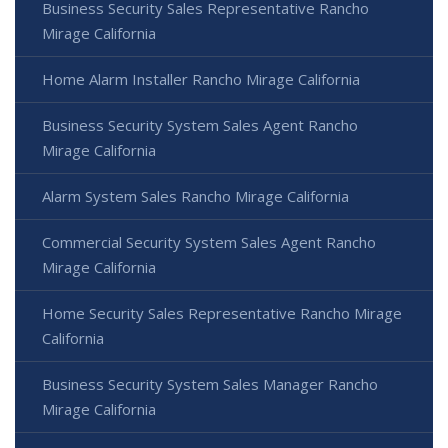
Business Security Sales Representative Rancho
Mirage California
Home Alarm Installer Rancho Mirage California
Business Security System Sales Agent Rancho
Mirage California
Alarm System Sales Rancho Mirage California
Commercial Security System Sales Agent Rancho
Mirage California
Home Security Sales Representative Rancho Mirage
California
Business Security System Sales Manager Rancho
Mirage California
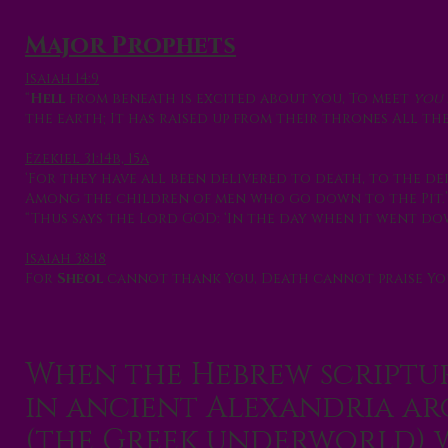
Major Prophets
Isaiah 14:9
“
Hell
from beneath is excited about you, To meet
you
the earth; It has raised up from their thrones All the
Ezekiel 31:14b, 15a
‘For they have all been delivered to death, to the de
Among the children of men who go down to the Pit.’
“Thus says the Lord GOD: ‘In the day when it went d
Isaiah 38:18
For
Sheol
cannot thank You, Death cannot praise Yo
When the Hebrew scriptur
in ancient Alexandria a
(the Greek underworld) w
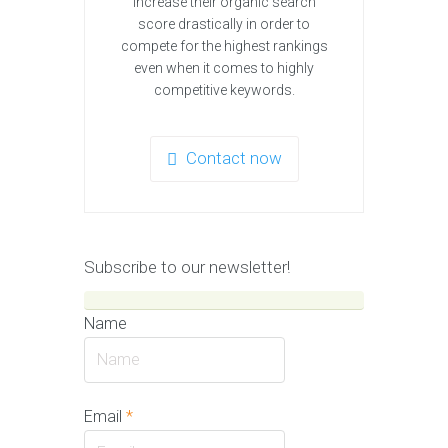
increase their organic search
score drastically in order to
compete for the highest rankings
even when it comes to highly
competitive keywords.
Contact now
Subscribe to our newsletter!
Name
Email
*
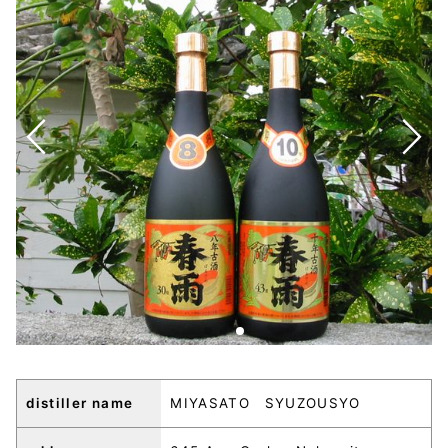
distiller name
MIYASATO SYUZOUSYO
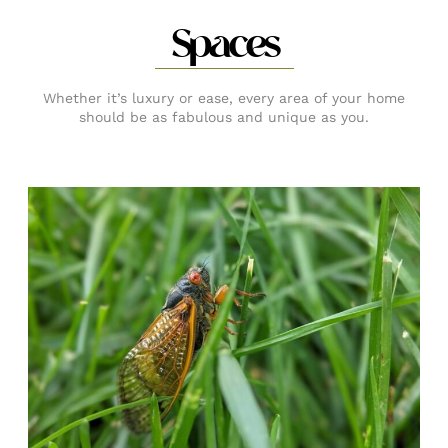
Spaces
Whether it’s luxury or ease, every area of your home
should be as fabulous and unique as you.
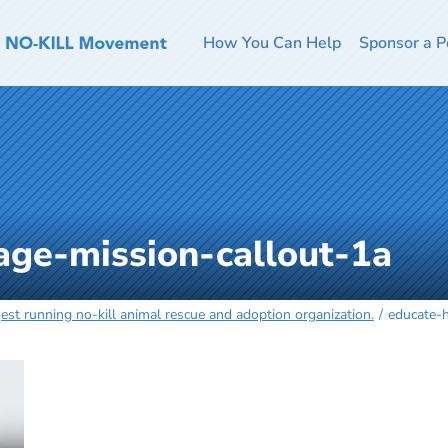
How You Can Help
Sponsor a P
ge-mission-callout-1a
est running no-kill animal rescue and adoption organization.
educate-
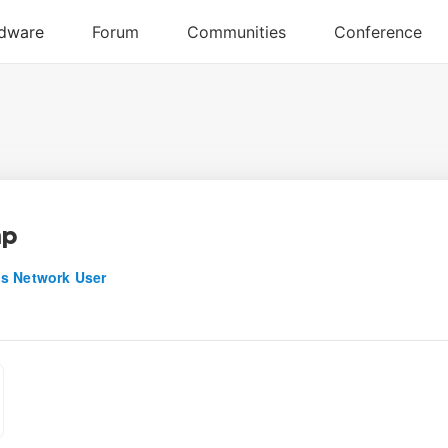
hp
s Network User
....
■ **TASK STATEMENT**
Copy the listing from the line with "distiller name" through the end of the listing, substituting "comfort" for "luxury" and leaving everything else as it stands. Leave the pictures out of your answer.

■ **ANSWER TO THE PROBLEM**
distiller name
MIYASATO SYUZOUSYO
Spaces
Whether it’s comfort or ease, every area of your home
should be as fabulous and unique as you.
How You Can Help
Sponsor a P
ge-mission-callout-1a
est running no-kill animal rescue and adoption organization.
educate-
hp
s Network User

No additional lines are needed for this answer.